• _Passage to read_
● ● ● ●

Recently I was asked why portrait photography, or specifically portraits of people in various states of undress. My simple reply is always because I enjoy the challenge of capturing people in different light, angles and unique expressions. The fact that they were in various states of undress was moot. But then I also thought why keep doing it? What else is out there that I can find?

And that was it. I realized that I am again ambitious in my photography.
And curious.
And looking for different.

Different compositions, challenges, locations, adventures, formats and more.

I want to discover something from a new perspective and photograph it. To remember a moment, or document something for all time, or appreciate the subject more. I don’t want posed. I want candid, intentional, deliberate and authentic.

This is the why; a new challenge.

Goodbye Instagram

Yes, again. For good. I’m done.

It used to be a great way to network with great photographers and friends. It has evolved from a creative community into an abomination of memes, unoriginal work and advertisements. When Facebook purchased Instagram everyone knew that it would change drastically and not for the better. 

Shortly after, ads were popping up with no regard for anything. Nothing was relevant because Facebook hadn’t yet figured out your likes, dislikes, friends. It still hasn’t figured me out. I am seeing ads for candy, ads for salt. Yes, salt. Ads for a house flipping seminar by some faux celeb on a DIY channel. Ads for paint etc etc. What the hell does salt have to do with photography? This is a photography platform…or it used to be. IG has added video features, photo/video stories, IGTV for longer video stories. All laced with ads.

● ● ● ●

• _List of tasks_
(1) Using the passage on photography and Instagram, explain in one to three sentences why the writer is leaving Instagram.
(2) Extend the passage on photography and Instagram, picking up right after its final sentence.

• _Data segment_
● ● ● ●

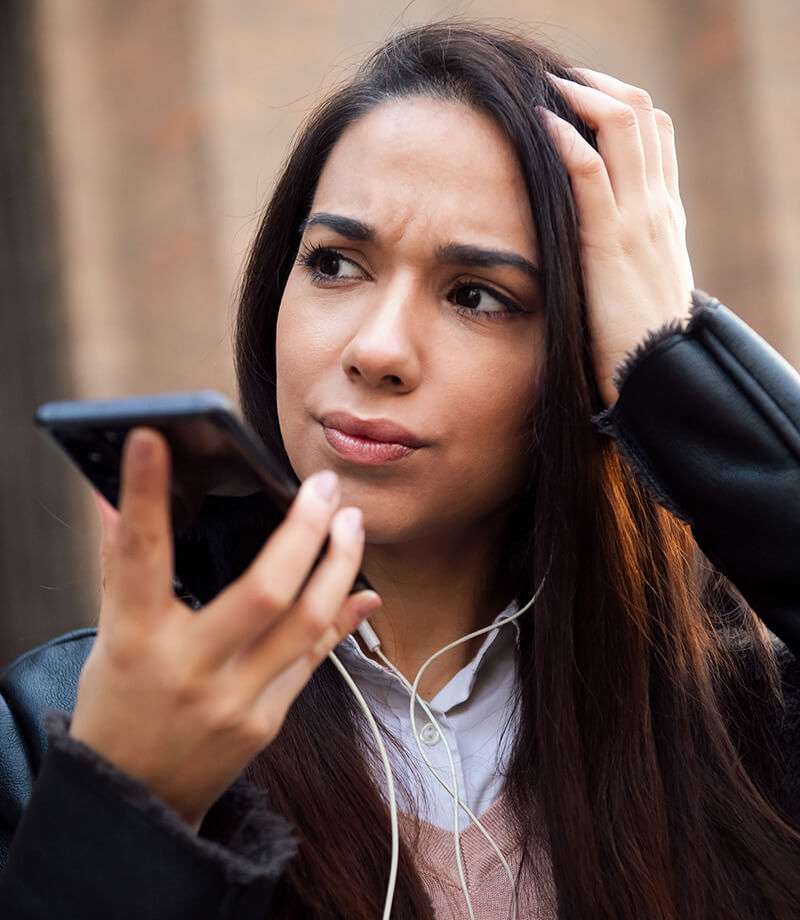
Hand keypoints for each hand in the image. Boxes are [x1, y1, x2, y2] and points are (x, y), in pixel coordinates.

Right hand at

● ● ● ●

• _Task-by-task answers_
(1) The writer says Instagram has changed from a creative community for networking with photographers and friends into a mass of memes, unoriginal work and advertisements. Since Facebook bought it, irrelevant ads have been everywhere, even for things like salt that have nothing to do with photography.

(2)
FB and IG both have shitty algorithms that is distracting what we want to see. Their shitty algorithms have also destroyed the order in which we want to see our friend’s photos by assuming they know best. But FB and IG don’t know me at all. They’ve stopped caring and allow any advertiser to show whatever they want, relevant or not and then have access to our data.

How pervasive are these irrelevant advertisements? It averages one ad for every four photos in your feed. Four, maybe five of your colleague’s images and then you get a “sponsored post”. 

Think these offered options matter? Think again.

Why don’t you want to see this ad? 

It’s not relevant

I see it too often

It’s inappropriate

Goodbye, Instagram.

Creative Rebellion

“Most of the world seemed to have moved on from film stocks, and the cameras were no more than vintage keepsakes of photography history. I would get strange looks whenever people figured out I was shooting with a film camera. We were seen as a bunch of misfits — or hipsters, as the wretched label came to be. But, the deeper I got into it, the clearly I saw what shooting film meant for those who did: it’s a form of creative rebellion in a world that puts a premium on perfection.“

36

One roll of film, 36 black & white exposures and one hour to shoot it in. Chasing after light, shadows, textures, shapes and anything else of interest. Memories of a lifetime ago in the high school darkroom came flooding back as I blindly loaded the spent Ilford roll into a spool and tank in the pitch black room. Hand-agitating the negatives for forty minutes was both time consuming and time flew by at the same time. Washing, drying and stretching them out into a contact sheet over the light table and deciding which frames were worthy of enlarging them into prints. The excitement while watching the images appear like magic in the developing solution and the smell of fixer chemicals on my hands as the final images were dried.

I had forgotten this feeling because it had been so long. I promised myself my next visit will be much sooner. I had missed this.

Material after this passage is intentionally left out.